As long as Misurata’s armed men held on to their city, the nation’s third largest, the Qaddafi government could never credibly say that the war was a contest between east and west, and propose that the country, divided by history and tribal allegiances, be split.
These were among the political and human motivations for many sailors who chose to join the rebels’ war effort. Outside the harbor, the captain of Al Iradah 6, Saif Nasser, said something else propelled him, too — the sense of self-respect and self-determination that came with rising up.
“Qaddafi thought the people are not strong,” the captain said. “For more than 40 years we were his prisoners, and he thought we are like animals. But now he has found that we are very strong people.”
The scenes aboard Al Iradah 6, which completed a round-trip voyage earlier this month, captured the mix of planning, security, passion and energy that has characterized the effort.
Al Iradah 6, an 85-foot vessel assembled in Libya with Damen Shipyards of the Netherlands, is yet another of the Qaddafi government’s procurements that rebels have put to use to try to push Colonel Qaddafi from power. In excellent condition and equipped with modern marine electronics and safety gear — the sort of harbor vessel an oil state could afford — it has been in rebel service since March.
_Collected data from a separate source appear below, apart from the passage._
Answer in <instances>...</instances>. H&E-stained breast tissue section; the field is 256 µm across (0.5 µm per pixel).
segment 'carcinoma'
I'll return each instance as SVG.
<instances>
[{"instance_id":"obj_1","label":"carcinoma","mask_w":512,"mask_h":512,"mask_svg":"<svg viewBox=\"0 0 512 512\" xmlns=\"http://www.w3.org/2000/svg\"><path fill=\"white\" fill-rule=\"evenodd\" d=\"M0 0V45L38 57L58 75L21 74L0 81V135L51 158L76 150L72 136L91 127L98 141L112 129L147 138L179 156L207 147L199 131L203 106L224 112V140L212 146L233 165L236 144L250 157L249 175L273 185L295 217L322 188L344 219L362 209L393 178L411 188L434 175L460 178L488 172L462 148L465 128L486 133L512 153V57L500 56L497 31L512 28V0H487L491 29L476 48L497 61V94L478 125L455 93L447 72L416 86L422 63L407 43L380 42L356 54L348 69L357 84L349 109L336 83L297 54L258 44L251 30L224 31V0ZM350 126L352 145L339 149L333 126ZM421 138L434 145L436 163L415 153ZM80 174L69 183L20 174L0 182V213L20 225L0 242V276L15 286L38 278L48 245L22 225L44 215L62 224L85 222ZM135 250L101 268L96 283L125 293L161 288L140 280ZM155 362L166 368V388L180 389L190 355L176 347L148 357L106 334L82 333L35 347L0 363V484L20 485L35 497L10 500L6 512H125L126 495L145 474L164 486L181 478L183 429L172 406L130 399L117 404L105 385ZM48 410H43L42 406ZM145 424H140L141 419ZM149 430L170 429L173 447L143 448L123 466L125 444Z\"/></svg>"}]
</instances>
After its arrival late in the afternoon, its wartime cargo was unloaded by rebels who materialized from Misurata.
Working quickly, sometimes chanting and singing, they carried off medicine, baby formula, food, recoilless-rifle ammunition, machine-gun cartridges and Kalashnikov and Belgian-made FN FAL rifles. Spare machine-gun barrels were visible, too.
The captain disappeared briefly to confer with the harbor authorities. The tug had entered the harbor unchallenged. But Misurata’s port had been shelled repeatedly in previous weeks and mined at least twice. He opted to wait for nightfall to slip back to sea.
By now, the Qaddafi forces arrayed to Misurata’s southeast almost certainly knew that the tug was in the harbor, and their artillery observers might be waiting for Captain Nasser to leave. Better to head back at night, running lights switched off.
After darkness, a second tug, the Saladin, steamed into port. Its cargo was stacked high on its aft deck and under tarps. Al Iradah’s crew stood at the rails and called out into the night. “You are here! Welcome!” they shouted. “God is great!” The Saladin tied off nearby. A fresh scrum of pickup trucks full of rebels arrived at the pier. The unloading began.
Soon Al Iradah 6 returned to sea. As it left the harbor it radioed ahead to NATO warships beyond the horizon, to request permission to pass through their blockade.
“The sea and sky?” Captain Nasser said. “Nothing crosses without permission from NATO.”